Under the new naming scheme, Honda in China has kept the P and S letters depending on which joint venture builds the car, meaning it could in Europe rename the car the Y1.

Keeping the Y element would also avoid awkward conversions with McLaren or Audi if using the P1 or S1 name.

Audi has been very protective of its naming system, last year forcing Chinese EV maker Nio to change the name of its ES6 and ES8 SUVs on the basis that they sounded too much like S6 and S8.

The new P7/S7 is the first of Honda’s new Ye Series cars, based on a newly developed EV-specific platform. Honda has said it will launch a total of 10 new EVs in China by 2027.

If this sounds confusing, it’s because Honda actually wants to distinguish its all-electric models from the rest of its fleet. The brand believes it can sell EVs in China and simultaneously move EVs upmarket. Frankly, that sounds like an insane gamble if it were being done inside North America. But China sees EV proliferation as the best way to overtake the automotive industry, giving Honda an arguably better chance there.

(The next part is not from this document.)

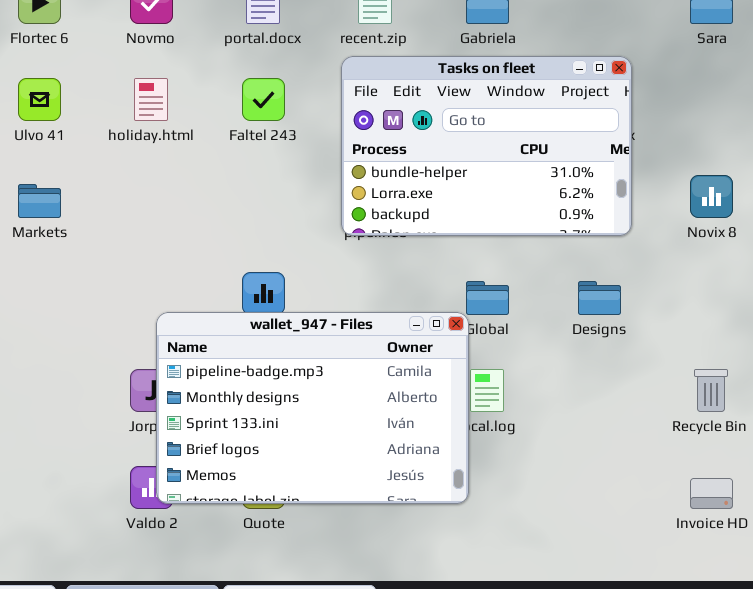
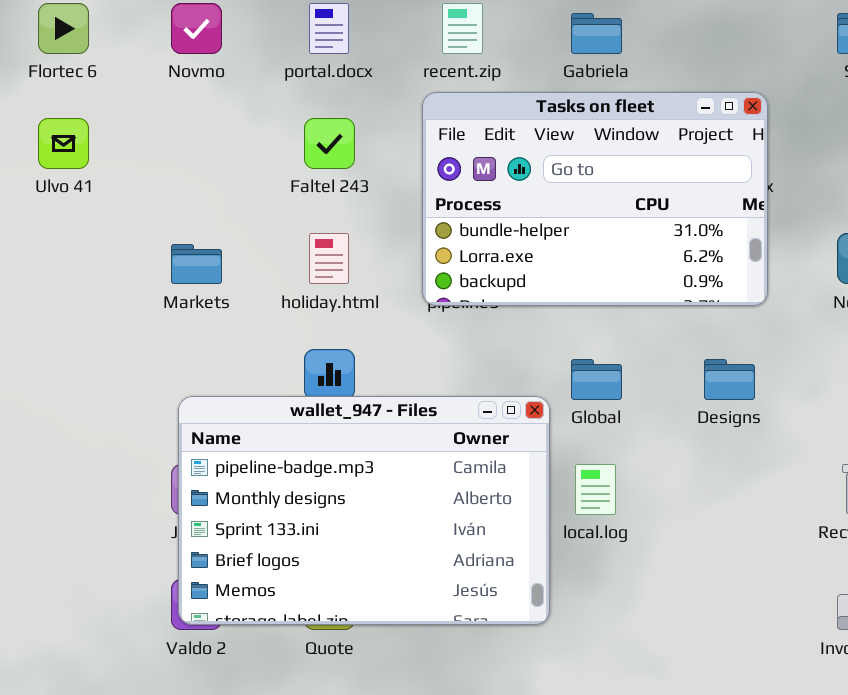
holiday.html: [134,78,168,121] -> [309,233,349,284], moved
Markets: [18,184,61,218] -> [171,244,222,284], moved
wallet_947 - Files: [156,312,469,504] -> [178,396,550,625], moved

While other nations have historically dominated the automotive detector, China currently rules the battery market without any direct peers. By doing what it can to pivot the whole world toward all-electric vehicles, it’s putting itself in a good position to become globally relevant in terms of automotive construction. Truth be told, the sheer number of parts suppliers situated within the nation already make China an essential part of most vehicle’s supply chain. However, the Chinese government feels like the path forward is to create global EV brands that will out-compete legacy manufacturers from other countries.

Market conditions have changed quite a bit in recent years as the economy weakened. But most companies still see China as one of the few markets where small, affordable EVs have a chance of turning a profit. Unfortunately, this also meant the market was flooded with those exact types of models — making the segment very competitive with leaner margins than most automakers would have hoped for. Oversupplying has become a problem, meaning Honda is going to need every advantage it can get if it wants to stay in the fight.

Sadly, Autocar stated that the brand is already having difficulties here as loads of Chinese EV brands continue going under. The e:NS2 mid-size hatchback that was recently launched in China is reportedly being sold at a substantial loss and went to market with the naming convention the company is now considering abandoning.

Meanwhile, the relatively small e:Ny1 that also presently sells in the United Kingdom for £39,995 (roughly $50,200 USD at the current exchange rate) is being heavily discounted to ensure the company hits regional emissions targets after opting not to sell the even smaller Honda E. That presumably isn’t solely the result of it having a lackluster name and likely has more to do with the fact that that’s fairly expensive for the segment it’s trying to occupy. That’s something we have seen on our market and more than occasionally.